Distinguishing Microglia and Macrophages

Brain single-cell suspensions from 9-mo-old WT mice were stained with Ghost Dye violet 510 (1:1,000; Tonbo Biosciences) and anti–CD16/CD32 antibody (1:100; BD Biosciences) followed by anti-CD11b (1:100; BioLegend), anti-CD45 (1:100; BioLegend), anti-CD11c (1:50; BioLegend), anti-TMEM119 (1:200; Abcam), and anti-CCR2 (1:100; BioLegend). CD11b⁺ cells were gated from single/live cells followed by subsequent gating of CD11b⁺CD45^low as microglia and CD11b⁺CD45^high as macrophages. To distinguish microglia and macrophages, the CCR2 marker expressed by blood-derived macrophages but not by microglia was used (3 (link), 16 (link)). To further distinguish these two cell types, the microglia-specific marker Tmem119 (17 (link)) was also included. The CD11b⁺CD45^high cells that express CCR2 but not Tmem119 were confirmed as macrophages, while the CD11b⁺CD45^low cells that all express Tmem119 but do not express CCR2 were confirmed as microglia.

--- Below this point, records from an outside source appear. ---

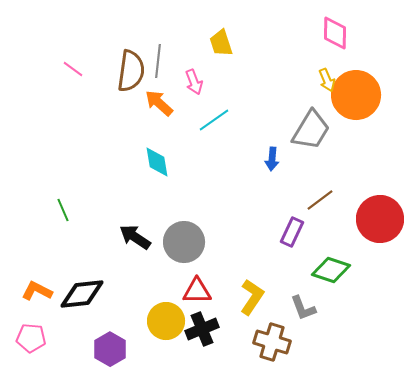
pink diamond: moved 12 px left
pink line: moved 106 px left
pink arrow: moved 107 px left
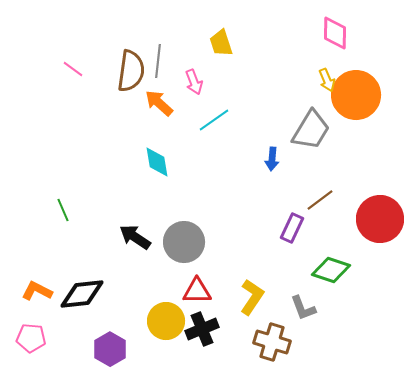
purple rectangle: moved 4 px up
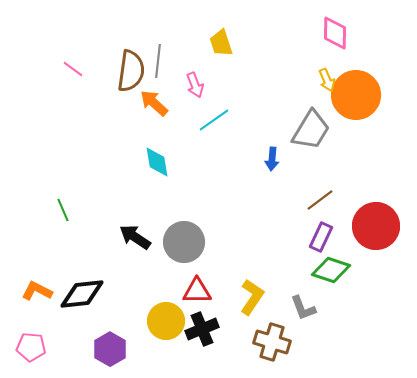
pink arrow: moved 1 px right, 3 px down
orange arrow: moved 5 px left
red circle: moved 4 px left, 7 px down
purple rectangle: moved 29 px right, 9 px down
pink pentagon: moved 9 px down
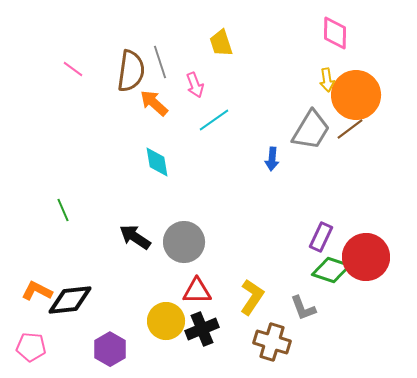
gray line: moved 2 px right, 1 px down; rotated 24 degrees counterclockwise
yellow arrow: rotated 15 degrees clockwise
brown line: moved 30 px right, 71 px up
red circle: moved 10 px left, 31 px down
black diamond: moved 12 px left, 6 px down
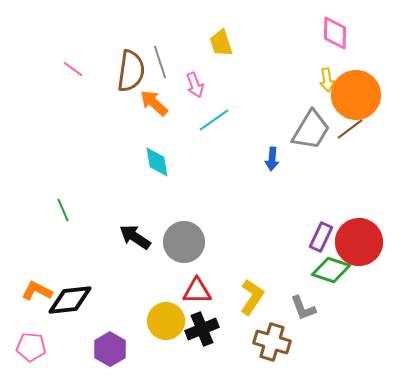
red circle: moved 7 px left, 15 px up
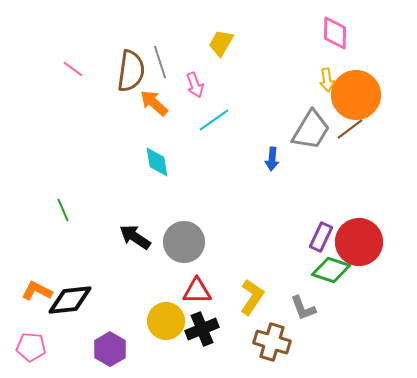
yellow trapezoid: rotated 48 degrees clockwise
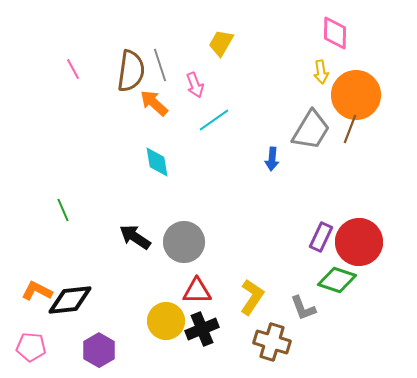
gray line: moved 3 px down
pink line: rotated 25 degrees clockwise
yellow arrow: moved 6 px left, 8 px up
brown line: rotated 32 degrees counterclockwise
green diamond: moved 6 px right, 10 px down
purple hexagon: moved 11 px left, 1 px down
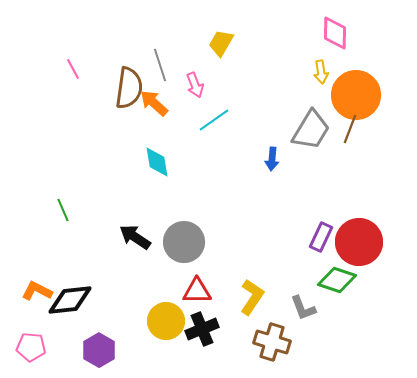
brown semicircle: moved 2 px left, 17 px down
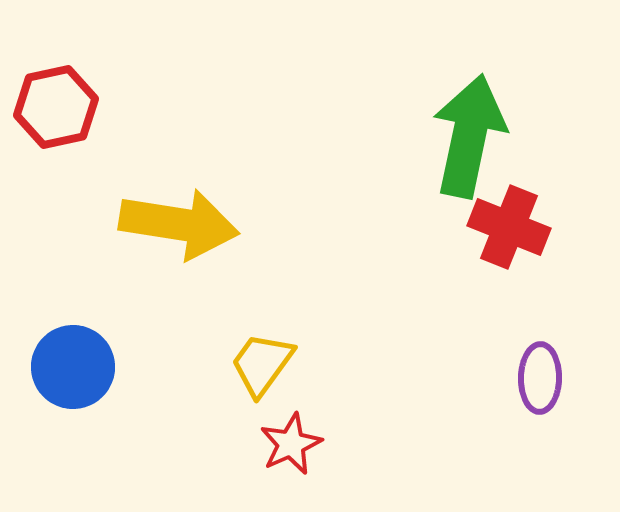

FMO negative controls were included to confirm the specificity of CD11c staining in CD11b⁺CD45^low microglial populations. Brain CD45⁻ cells that mainly contain nonimmune cells (e.g., neurons, astrocytes, and oligodendrocytes) that do not express CD11c were also included as negative controls to further validate the specificity of this strategy.